Los últimos poemas de “Juventud todavía” revelan la profesión del autor y el antídoto para esta nueva singladura en la que se ha visto involucrado. La palabra, el poema, la deliciosa melodía del idioma lo impregnarán todo con su sanadora serenata. Proclamará entonces el poeta cuál habrá de ser su epitafio, su postrera herencia: “cuando la piel repose bajo el balcón aquel habréis de honrarme. Diréis: “Cantó hasta el fin”.  Al final del poemario, volvemos a percibir aquel regusto de “Mientras viva el doliente”, las imágenes del niño postrado en la cuadrícula de una existencia encorsetada en la angostura, -flaco niño lívido-, que mira ahora con ojos de futuro las cuartillas en blanco que le aguardan sobre la mesa de su escritorio, los libros que se amontonan sin cuartel en los anaqueles: “la lectura acaba de salvarlo”. La libertad reside en los intersticios del poema, la creación es catarsis que redimió su cuerpo débil.  “Frustrados funerales” es uno de los poemas más reveladores en este recorrido hacia la claridad, hacia la dignificación de la poesía como ángel que ha tocado con sus tersas alas la línea de la vida de este joven que ahora inspira a sorbos el aceite de una juventud que se resiste a dejar pasar y que proclama “eterna en cada verso”. Del pasado ya solo quedan cicatrices, únicamente la perversión del recuerdo. La poética de Daganzo se confunde así con su propio y renacido ser, se alza “Comunión” y brindis a un futuro que ya no teme las acometidas del invierno.

En esta dinámica de positivismo hay que situar el poema que cierra el libro, “Los héroes”, con el que también yo anhelo sentirme identificado.

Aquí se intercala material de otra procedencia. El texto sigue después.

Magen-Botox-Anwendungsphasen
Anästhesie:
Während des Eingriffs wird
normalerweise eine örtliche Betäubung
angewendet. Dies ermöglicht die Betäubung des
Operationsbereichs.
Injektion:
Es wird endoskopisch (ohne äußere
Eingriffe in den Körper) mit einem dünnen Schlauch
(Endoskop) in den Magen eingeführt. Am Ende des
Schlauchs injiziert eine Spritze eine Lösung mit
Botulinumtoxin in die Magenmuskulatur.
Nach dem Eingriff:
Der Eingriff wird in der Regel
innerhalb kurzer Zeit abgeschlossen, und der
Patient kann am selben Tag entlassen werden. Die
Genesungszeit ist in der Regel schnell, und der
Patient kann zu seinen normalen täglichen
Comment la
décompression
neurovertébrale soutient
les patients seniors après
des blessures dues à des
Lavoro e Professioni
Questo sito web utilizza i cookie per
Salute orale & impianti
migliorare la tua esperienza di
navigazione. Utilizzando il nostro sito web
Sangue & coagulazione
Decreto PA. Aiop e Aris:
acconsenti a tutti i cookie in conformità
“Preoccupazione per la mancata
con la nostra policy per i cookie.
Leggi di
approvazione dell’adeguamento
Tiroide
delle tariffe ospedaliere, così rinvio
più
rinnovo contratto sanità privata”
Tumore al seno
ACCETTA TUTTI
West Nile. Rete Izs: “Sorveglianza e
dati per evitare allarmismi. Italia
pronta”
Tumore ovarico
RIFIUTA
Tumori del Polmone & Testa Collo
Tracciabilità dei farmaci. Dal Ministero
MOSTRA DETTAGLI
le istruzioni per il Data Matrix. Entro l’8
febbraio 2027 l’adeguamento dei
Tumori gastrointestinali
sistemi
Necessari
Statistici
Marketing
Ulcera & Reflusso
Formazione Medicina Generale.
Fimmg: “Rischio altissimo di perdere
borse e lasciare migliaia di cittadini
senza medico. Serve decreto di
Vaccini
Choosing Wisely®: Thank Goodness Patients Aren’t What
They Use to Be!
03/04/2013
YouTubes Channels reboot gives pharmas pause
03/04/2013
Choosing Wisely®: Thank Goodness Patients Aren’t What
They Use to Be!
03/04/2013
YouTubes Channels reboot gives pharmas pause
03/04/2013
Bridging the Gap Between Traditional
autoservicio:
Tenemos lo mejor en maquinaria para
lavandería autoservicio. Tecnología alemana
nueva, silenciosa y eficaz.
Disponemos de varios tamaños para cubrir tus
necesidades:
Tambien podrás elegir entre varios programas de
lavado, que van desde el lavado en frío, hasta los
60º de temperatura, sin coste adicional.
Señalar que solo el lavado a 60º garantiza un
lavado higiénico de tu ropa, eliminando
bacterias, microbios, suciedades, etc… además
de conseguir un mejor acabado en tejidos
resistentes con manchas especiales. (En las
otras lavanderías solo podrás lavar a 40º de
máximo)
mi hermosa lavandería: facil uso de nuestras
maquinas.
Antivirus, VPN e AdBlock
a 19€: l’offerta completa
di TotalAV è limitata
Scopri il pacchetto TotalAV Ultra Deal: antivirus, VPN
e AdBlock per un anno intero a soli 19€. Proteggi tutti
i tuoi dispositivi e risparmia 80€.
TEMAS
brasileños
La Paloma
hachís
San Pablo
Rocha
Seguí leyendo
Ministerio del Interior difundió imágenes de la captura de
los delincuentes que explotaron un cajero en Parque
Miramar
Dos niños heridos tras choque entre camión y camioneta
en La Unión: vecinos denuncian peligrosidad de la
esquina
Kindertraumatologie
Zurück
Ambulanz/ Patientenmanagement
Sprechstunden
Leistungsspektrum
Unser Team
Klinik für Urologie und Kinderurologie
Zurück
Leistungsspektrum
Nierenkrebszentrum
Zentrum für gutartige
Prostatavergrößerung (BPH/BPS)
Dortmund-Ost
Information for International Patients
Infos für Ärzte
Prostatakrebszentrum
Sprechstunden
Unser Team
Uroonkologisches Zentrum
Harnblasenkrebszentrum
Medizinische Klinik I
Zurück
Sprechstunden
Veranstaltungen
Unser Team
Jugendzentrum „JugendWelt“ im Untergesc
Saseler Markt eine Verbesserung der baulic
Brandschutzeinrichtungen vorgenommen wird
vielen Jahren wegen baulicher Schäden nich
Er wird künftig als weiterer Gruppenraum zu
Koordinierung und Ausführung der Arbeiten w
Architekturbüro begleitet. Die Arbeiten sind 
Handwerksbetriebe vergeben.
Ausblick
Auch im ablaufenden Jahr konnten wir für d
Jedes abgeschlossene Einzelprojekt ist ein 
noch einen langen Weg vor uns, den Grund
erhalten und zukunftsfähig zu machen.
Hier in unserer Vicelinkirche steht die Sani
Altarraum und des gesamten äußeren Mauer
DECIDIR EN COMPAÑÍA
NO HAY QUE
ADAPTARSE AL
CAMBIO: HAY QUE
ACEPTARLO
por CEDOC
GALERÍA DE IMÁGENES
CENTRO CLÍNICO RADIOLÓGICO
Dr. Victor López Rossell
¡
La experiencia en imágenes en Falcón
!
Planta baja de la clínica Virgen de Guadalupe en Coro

No hay lugar para el desencanto, ni tiempo para perder, la juventud no consiente límites, se erige aliada de la belleza, amada que cuidar con esmero: “No pidáis el alivio de una tumba a destiempo: bien sé que los cipreses son escasos y no tienen piedad”. Enteramente suscribo los dictados del poeta. Somos esperanza y no podemos renunciar a la gloria. La de seguir en pie, la de ser héroes.  Nuestro legado siempre será la poesía.